Approximately 25 percent of the survey’s respondents recognized that antisemitic violence, Holocaust denial and the desecration of Jewish cemeteries were “very important” problems. But when asked for their views on more recent concerns emanating from the Jewish community about antisemitism in schools and universities, in national politics, and in the media, close to 60 percent of respondents either said there were no problems in these areas or didn’t know enough to form an opinion.

However, in those EU states with larger Jewish populations, there was greater awareness of how websites and social media fuel hatred of Jews — a challenge that continues to grow year on year. “In nine EU member states, a majority of respondents consider that ‘antisemitism on the Internet, including online social networks’ is a problem in their country: Sweden (78 percent), France (74 percent), Germany (67 percent), the Netherlands (66 percent), Belgium (61 percent), Italy (59 percent), the United Kingdom (53 percent), Austria (51 percent) and Hungary (46 percent vs 43 percent ‘not a problem,”) the survey reported. “At least a third of respondents think that this is ‘a very important problem’ in Sweden (50 percent), France (46 percent) and Germany (33 percent).”

But in Spain and Ireland — two countries where the BDS movement targeting Israel is very active and where between 20 and 30 percent of the population holds antisemitic attitudes, according to polling by the Anti-Defamation League — 71 percent and 69 percent of respondents respectively did not believe that antisemitism was much of a problem to begin with.

A socio-demographic analysis of the EU’s data showed that those citizens who recognized antisemitism as a significant social problem tended to be better educated and over the age of 40. Sensitivity to the problem was greater among women (52 percent) than men (48 percent), and among those with friends in the Jewish community or other minority communities. It also revealed “that 68 percent of Europeans feel that people in their country are not well informed about the history, customs and practices of national Jewish people in their country. This is the majority view in all 28 EU member states.”

Academics involved in the ongoing study of antisemitism welcomed the survey’s publication, at the same time as expressing worries about some of its findings.

“Antisemitism is pervasive enough in Europe that Jews who live there really feel it; they are not imagining it,”  Prof. Alvin Rosenfeld — director of the Institute for the Study of Contemporary Antisemitism at Indiana University — told The Algemeiner on Tuesday.

Rosenfeld said that he thought “the gap between Jewish perceptions of antisemitism and those of others is a serious matter.” He added that by “calling prominent attention to this problem, this survey will make a positive contribution.”

Prof. Lesley Klaff — a law lecturer at Sheffield-Hallam University in the UK and the editor of the Journal of Contemporary Antisemitism — similarly praised the scope of the EU’s latest research in an email exchange with The Algemeiner.

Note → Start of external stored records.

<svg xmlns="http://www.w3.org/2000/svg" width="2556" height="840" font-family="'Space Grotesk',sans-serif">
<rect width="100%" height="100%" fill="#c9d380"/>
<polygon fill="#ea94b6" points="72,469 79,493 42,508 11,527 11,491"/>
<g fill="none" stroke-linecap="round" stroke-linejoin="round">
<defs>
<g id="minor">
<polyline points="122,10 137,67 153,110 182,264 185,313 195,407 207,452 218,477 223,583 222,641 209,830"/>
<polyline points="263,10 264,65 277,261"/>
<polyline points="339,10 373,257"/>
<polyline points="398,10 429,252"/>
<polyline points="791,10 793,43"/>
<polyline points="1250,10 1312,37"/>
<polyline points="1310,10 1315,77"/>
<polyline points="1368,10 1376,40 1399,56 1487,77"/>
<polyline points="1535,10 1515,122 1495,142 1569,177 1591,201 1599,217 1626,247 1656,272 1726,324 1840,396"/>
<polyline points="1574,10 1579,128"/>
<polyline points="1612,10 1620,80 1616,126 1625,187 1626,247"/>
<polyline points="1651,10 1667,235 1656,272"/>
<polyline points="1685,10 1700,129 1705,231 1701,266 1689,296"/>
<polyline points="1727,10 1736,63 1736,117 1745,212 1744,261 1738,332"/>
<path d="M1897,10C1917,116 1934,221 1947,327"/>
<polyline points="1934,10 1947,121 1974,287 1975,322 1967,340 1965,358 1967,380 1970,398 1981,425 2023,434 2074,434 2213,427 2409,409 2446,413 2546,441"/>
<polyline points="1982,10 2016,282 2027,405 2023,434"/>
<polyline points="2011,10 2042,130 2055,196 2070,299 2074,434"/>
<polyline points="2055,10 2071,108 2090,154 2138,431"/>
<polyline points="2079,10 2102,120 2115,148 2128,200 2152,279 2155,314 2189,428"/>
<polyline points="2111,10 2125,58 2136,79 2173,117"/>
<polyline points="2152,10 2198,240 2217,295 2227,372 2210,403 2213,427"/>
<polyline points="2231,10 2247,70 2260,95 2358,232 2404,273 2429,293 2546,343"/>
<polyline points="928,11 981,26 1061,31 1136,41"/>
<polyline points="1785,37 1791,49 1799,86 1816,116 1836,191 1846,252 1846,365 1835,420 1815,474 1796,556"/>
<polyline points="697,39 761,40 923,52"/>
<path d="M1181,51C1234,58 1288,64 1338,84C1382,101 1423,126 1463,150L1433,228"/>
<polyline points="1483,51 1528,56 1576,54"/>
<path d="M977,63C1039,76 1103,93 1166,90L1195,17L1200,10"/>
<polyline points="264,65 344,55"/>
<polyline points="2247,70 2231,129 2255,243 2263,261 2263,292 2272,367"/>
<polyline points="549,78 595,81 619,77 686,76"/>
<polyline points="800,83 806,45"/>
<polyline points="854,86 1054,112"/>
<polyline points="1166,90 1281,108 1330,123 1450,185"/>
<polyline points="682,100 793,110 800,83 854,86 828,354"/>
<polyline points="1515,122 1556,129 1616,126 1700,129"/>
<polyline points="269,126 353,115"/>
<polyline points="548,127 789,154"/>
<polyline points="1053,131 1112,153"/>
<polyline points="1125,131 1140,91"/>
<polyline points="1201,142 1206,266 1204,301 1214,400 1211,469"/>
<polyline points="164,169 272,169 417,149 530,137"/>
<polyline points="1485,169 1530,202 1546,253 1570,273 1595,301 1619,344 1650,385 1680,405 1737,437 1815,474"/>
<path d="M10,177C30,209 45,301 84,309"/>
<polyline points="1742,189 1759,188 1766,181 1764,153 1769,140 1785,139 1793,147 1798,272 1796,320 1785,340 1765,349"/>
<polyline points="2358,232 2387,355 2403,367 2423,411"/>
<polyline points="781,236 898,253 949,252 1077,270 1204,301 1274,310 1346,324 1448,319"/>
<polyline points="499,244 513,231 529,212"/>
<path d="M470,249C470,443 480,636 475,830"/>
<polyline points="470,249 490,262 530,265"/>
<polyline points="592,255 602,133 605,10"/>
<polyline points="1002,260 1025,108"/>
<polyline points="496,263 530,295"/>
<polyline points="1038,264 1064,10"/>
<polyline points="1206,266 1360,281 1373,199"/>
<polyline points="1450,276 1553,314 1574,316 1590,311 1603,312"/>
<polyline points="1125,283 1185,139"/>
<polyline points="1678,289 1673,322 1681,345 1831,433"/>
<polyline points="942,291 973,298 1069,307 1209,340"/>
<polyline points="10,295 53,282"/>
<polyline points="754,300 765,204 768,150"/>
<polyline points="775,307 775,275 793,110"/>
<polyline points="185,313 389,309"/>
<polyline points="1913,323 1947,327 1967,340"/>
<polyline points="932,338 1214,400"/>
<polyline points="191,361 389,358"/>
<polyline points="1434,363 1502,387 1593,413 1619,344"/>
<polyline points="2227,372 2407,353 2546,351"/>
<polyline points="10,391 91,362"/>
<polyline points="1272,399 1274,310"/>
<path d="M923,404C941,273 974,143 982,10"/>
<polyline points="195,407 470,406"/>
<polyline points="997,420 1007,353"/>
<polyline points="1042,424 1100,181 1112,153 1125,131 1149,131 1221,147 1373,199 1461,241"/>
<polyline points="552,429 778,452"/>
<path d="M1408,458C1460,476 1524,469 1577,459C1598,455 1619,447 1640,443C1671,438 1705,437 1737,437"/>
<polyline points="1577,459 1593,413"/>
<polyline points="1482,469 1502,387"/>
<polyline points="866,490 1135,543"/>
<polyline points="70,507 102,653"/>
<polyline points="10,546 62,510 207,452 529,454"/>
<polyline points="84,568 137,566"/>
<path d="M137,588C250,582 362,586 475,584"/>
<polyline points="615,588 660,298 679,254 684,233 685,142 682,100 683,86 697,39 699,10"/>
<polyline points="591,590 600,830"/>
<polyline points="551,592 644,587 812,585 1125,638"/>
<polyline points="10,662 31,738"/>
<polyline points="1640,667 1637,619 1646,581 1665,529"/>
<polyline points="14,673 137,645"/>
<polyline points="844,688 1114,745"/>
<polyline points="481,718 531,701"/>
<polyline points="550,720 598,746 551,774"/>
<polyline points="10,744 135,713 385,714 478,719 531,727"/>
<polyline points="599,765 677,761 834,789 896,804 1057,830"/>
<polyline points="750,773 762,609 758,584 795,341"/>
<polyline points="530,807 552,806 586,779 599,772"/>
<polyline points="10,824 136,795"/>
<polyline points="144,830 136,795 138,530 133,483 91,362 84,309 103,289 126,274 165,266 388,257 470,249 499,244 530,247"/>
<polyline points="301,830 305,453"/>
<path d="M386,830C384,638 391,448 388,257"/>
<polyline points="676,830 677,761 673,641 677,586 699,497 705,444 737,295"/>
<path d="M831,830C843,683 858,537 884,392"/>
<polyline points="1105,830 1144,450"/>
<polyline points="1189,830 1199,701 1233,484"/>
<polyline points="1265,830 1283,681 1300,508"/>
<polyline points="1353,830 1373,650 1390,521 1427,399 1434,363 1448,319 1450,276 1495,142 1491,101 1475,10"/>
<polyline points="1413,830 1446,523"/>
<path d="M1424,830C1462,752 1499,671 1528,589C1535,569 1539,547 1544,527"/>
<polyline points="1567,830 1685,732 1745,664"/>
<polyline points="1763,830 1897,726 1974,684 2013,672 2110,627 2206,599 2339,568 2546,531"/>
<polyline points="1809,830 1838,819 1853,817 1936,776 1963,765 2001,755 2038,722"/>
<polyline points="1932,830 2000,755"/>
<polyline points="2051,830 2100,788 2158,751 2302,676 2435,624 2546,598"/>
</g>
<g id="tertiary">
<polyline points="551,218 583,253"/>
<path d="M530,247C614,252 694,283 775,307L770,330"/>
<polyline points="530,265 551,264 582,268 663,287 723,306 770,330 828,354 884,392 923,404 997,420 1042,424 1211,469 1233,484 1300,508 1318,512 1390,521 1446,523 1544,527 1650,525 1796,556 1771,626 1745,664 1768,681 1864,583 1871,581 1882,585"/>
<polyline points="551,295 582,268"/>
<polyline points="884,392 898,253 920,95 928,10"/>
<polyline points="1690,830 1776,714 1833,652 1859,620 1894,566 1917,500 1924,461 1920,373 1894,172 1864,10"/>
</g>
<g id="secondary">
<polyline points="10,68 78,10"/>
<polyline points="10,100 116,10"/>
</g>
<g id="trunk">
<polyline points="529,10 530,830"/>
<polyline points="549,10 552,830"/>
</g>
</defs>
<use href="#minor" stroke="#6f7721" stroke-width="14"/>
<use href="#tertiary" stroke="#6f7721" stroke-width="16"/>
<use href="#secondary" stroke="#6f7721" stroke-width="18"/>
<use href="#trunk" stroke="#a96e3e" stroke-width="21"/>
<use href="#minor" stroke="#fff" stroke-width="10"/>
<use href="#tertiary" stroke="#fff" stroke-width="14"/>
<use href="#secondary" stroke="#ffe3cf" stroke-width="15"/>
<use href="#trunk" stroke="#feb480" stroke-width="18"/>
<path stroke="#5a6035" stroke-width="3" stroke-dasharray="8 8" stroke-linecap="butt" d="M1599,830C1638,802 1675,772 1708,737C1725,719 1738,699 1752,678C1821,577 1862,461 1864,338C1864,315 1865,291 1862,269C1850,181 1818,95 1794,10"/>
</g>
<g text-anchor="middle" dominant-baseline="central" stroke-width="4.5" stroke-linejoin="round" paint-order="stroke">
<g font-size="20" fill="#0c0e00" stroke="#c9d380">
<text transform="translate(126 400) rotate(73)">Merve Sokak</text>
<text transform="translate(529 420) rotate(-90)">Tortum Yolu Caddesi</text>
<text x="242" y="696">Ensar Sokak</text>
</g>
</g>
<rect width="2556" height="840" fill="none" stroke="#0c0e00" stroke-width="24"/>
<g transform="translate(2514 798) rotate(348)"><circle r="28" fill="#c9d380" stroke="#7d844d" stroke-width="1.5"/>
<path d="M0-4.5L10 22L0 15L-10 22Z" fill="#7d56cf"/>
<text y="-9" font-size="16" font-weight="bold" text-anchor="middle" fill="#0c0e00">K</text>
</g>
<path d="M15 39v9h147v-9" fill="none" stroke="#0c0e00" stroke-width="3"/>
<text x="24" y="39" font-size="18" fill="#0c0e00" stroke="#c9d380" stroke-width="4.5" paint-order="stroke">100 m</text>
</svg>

“I am not surprised, however, by the survey’s finding that there is a huge discrepancy between the Jewish perception of antisemitism in society and that of the general public,” Klaff commented. “Antisemitism, unlike other forms of racism, is hard to identify, especially for those who have never experienced it and are ignorant of antisemitism’s long history.”

Klaff said she was convinced “the only remedy for this is education and, where appropriate, suitable training.”

The same emphasis on education was accented by the World Jewish Congress (WJC) in its response to the survey.

“The World Jewish Congress is calling for an increased focus on education about the Jewish contribution to Europe and the history of the Holocaust, following the publication of a special Eurobarometer report which found that 1 in 4 Europeans do not see antisemitism as a problem,” a WJC statement said.

The EU’s report on antisemitism was published earlier on Tuesday by the European commissioner for justice, Věra Jourová, at the Jewish Museum in Brussels —  the site of a deadly Islamist terrorist attack in May 2014 that left four people dead.